┌─ Information shown

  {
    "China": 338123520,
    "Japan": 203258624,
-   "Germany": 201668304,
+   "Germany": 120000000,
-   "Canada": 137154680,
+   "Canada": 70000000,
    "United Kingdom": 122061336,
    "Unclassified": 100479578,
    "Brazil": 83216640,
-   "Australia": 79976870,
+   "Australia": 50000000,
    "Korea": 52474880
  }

└─
┌─ Information shown

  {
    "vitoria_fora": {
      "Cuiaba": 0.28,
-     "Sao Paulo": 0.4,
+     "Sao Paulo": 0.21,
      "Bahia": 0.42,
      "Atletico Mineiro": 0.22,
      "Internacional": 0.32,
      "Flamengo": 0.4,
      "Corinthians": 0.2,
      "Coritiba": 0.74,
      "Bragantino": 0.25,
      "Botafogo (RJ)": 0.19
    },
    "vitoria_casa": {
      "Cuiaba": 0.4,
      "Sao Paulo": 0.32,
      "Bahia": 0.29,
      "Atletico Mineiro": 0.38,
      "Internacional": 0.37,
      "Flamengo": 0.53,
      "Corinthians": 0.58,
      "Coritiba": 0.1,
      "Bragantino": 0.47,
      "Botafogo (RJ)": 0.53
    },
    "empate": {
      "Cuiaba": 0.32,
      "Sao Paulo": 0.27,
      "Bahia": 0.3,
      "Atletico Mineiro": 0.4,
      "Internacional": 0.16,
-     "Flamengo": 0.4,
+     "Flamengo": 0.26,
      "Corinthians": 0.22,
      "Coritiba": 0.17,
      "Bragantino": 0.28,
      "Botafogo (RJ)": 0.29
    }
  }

└─

Instructions for the task ▸ Show the lines in the entries above that include the string "Flamengo".

Answer for this exercise ▸
      "Flamengo": 0.4,
      "Flamengo": 0.53,
-     "Flamengo": 0.4,
+     "Flamengo": 0.26,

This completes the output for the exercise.